Policy rates hold as Bangladesh eyes inflation ahead of elections, Ramadan

Senior Staff Reporter Published: 18 November 2025, 08:17 PM
Policy rates hold as Bangladesh eyes inflation ahead of elections, Ramadan

In a widely anticipated decision, Bangladesh Bank has opted to keep its key policy interest rates unchanged, citing cautious optimism over slowing inflation while acknowledging emerging risks tied to the upcoming national elections, the holy month of Ramadan, and structural economic uncertainties.

The Monetary Policy Committee (MPC), chaired by Bangladesh Bank Governor Dr Ahsan H Mansur, concluded its latest meeting on Tuesday with a unanimous decision to maintain the policy rate at 10 per cent, the Standing Deposit Facility (SDF) rate at 8 per cent, and the Standing Lending Facility (SLF) rate at 11.5 per cent.

The central bank issued a detailed press release outlining the MPC’s comprehensive assessment of the current economic landscape, highlighting both stabilising trends and looming challenges.

Inflation easing, but risks remain

The committee noted that inflation continues on a gradual downward trajectory, with headline inflation easing to 8.36 per cent in September 2025 – a welcome development after prolonged price pressures in recent years. This decline reflects improved supply chains, stable food prices, and the lingering effects of past monetary tightening.

However, the MPC expressed concern about potential short-term inflationary spikes, warning that several converging factors could disrupt price stability in the coming months. The upcoming national elections are expected to trigger temporary surges in demand and encourage speculative hoarding of essential commodities, particularly in politically sensitive areas. 

At the same time, the approaching holy month of Ramadan – historically linked to heightened consumption of food, cooking oil, and other household goods – could further strain supply chains and push prices upward.
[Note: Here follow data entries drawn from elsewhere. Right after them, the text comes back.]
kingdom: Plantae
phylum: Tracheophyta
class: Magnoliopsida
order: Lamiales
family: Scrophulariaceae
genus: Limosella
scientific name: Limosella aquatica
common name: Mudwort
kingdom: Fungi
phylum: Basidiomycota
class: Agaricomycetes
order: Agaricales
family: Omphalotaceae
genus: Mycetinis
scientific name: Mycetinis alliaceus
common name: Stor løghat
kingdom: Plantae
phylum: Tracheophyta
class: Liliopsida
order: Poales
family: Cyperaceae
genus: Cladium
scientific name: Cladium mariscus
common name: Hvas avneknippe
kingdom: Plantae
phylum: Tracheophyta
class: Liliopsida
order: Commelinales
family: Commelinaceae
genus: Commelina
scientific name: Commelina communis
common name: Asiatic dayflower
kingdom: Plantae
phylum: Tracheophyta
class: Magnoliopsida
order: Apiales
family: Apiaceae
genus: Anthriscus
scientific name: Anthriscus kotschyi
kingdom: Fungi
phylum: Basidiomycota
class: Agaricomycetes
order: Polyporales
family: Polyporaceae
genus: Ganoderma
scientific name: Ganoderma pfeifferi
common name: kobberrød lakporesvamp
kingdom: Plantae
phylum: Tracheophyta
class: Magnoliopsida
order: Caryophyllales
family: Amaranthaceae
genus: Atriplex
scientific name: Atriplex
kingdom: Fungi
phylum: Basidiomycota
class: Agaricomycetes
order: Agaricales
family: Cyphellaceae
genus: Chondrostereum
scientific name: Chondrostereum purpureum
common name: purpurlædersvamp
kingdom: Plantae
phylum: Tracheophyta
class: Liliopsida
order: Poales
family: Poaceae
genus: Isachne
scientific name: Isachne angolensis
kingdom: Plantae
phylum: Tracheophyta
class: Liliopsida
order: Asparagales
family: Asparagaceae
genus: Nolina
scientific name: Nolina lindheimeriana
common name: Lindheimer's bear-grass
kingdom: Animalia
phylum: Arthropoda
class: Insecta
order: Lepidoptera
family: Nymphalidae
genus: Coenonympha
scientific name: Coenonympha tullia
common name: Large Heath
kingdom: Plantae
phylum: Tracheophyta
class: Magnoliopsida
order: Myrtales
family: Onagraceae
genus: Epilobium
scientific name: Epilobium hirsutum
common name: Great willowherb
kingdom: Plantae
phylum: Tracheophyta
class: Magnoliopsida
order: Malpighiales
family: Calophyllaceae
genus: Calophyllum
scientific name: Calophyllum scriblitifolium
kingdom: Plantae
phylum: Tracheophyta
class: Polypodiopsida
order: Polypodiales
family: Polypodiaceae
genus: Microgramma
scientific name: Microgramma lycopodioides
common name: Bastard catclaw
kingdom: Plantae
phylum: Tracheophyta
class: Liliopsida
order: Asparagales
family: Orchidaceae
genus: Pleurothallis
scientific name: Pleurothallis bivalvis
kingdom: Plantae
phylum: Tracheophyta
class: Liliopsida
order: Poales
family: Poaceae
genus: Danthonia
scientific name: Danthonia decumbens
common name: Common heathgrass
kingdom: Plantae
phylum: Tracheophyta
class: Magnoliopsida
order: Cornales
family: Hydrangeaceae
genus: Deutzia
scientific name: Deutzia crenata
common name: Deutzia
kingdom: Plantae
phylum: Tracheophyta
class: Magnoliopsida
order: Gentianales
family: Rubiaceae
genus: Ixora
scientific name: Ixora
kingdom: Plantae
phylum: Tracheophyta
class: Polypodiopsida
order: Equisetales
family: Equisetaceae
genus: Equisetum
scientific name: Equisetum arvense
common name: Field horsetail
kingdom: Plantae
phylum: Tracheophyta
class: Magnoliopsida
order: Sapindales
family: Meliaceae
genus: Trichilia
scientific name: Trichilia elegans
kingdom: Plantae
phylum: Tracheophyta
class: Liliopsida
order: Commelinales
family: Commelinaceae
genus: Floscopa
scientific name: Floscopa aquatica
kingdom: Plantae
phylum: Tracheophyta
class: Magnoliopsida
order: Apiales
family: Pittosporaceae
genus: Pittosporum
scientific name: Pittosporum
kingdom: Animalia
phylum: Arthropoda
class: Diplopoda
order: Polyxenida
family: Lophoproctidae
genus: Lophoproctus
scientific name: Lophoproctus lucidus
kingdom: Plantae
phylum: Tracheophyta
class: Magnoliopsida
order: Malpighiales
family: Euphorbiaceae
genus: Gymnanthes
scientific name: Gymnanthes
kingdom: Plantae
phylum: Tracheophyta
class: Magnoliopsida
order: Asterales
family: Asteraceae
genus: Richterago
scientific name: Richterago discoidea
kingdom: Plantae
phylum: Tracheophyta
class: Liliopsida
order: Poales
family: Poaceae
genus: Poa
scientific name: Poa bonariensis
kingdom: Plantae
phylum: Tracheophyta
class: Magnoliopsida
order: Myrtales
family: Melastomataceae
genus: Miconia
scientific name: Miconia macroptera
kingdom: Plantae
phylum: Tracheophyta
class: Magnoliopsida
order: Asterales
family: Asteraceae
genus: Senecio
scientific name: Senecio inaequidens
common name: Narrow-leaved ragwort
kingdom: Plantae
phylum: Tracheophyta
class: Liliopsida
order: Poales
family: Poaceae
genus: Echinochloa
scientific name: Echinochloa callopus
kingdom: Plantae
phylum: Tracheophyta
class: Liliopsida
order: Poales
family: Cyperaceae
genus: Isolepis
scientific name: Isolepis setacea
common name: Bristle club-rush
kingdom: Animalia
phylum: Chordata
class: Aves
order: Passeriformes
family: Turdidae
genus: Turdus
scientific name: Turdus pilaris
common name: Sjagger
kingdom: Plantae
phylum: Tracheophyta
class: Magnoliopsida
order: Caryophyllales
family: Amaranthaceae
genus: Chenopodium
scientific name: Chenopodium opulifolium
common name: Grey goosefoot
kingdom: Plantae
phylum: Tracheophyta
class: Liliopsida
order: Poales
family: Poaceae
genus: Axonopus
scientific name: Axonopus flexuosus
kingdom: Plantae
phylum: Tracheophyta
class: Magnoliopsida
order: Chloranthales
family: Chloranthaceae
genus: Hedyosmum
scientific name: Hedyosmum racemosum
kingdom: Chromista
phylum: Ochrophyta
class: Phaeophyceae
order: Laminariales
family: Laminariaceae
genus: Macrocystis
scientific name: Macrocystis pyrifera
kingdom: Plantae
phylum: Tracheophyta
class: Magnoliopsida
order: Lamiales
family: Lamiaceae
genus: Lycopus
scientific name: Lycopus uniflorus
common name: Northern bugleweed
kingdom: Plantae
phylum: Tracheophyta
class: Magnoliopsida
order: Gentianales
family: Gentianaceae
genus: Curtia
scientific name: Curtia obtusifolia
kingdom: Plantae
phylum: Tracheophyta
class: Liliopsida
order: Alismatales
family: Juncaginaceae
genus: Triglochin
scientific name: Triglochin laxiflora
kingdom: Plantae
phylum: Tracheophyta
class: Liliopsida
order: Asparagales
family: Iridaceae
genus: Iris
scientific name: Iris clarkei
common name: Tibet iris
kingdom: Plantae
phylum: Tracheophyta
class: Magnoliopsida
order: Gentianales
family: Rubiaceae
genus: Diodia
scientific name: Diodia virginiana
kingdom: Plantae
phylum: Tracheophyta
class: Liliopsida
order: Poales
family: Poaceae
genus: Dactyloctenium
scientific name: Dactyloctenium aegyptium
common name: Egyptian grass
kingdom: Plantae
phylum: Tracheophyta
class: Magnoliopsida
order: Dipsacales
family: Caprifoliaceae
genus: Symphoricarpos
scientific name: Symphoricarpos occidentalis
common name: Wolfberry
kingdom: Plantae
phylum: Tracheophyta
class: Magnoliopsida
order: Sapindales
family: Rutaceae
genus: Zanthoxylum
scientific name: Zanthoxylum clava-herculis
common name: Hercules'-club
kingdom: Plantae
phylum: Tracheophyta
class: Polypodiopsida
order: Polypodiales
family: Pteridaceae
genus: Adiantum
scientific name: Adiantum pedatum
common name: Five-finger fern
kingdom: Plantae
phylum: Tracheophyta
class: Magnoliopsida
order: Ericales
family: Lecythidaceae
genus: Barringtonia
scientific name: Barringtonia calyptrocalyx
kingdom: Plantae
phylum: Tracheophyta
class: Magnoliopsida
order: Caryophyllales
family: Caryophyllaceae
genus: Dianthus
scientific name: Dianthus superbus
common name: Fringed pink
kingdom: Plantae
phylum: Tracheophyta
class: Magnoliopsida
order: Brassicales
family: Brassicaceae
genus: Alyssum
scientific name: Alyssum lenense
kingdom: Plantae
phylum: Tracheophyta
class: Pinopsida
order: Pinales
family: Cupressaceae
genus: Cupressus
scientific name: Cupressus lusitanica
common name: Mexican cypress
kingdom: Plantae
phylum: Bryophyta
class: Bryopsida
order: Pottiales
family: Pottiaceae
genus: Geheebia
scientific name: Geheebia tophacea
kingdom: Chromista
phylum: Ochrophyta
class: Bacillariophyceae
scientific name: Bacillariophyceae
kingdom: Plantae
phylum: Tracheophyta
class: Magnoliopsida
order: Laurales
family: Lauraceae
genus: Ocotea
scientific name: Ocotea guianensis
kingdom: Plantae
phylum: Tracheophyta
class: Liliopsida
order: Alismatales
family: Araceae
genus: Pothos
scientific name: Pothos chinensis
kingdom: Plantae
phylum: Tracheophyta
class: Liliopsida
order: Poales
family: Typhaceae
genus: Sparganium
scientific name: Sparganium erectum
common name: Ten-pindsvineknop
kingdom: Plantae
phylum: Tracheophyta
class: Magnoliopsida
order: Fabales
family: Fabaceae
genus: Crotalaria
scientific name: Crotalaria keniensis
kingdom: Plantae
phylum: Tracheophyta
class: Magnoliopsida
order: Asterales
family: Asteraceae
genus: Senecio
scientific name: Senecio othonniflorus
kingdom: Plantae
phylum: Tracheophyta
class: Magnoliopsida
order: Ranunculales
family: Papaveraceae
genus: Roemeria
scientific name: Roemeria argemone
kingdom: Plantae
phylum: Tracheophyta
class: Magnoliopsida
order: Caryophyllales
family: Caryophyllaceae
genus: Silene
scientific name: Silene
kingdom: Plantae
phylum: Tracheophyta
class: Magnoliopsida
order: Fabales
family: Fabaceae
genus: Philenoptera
Compounding these pressures is the risk of weather-induced damage to the Aman paddy crop, which forms the backbone of Bangladesh’s domestic rice supply; any significant yield shortfall could lead to sharp increases in rice prices, with ripple effects across the broader inflation basket.

The proposed new government salary structure, which could feed into broader wage-price dynamics.

Liquidity improves, credit demand still weak

The MPC observed a slight softening in interbank call money and repo rates, indicating improved liquidity conditions in the banking sector. Increased investment in government securities has contributed to some relief in interest rate pressure across financial markets.

Despite this, private sector credit growth remains sluggish. The committee attributed weak loan demand to persistent economic uncertainty surrounding the national elections, which have created hesitation among businesses and investors.

External sector: Imports rise, remittances strong

On the external front, export growth was described as “moderate,” while imports saw an uptick. The MPC clarified that the rise in imports is largely due to the temporary relaxation of LC margin requirements for essential goods, implemented in anticipation of Ramadan.

Meanwhile, remittance inflows continued to perform strongly, providing crucial support to foreign exchange reserves and helping to ease balance-of-payment pressures.

Still, the central bank warned that sustained import growth without corresponding export expansion could widen the trade deficit if not carefully managed.

Monetary stance: Tight policy to continue

Reiterating its commitment to macroeconomic stability, the MPC affirmed that the tight monetary policy will remain in place until the real (inflation-adjusted) policy rate reaches 3 per cent – a benchmark deemed necessary to anchor inflation expectations and foster sustainable growth.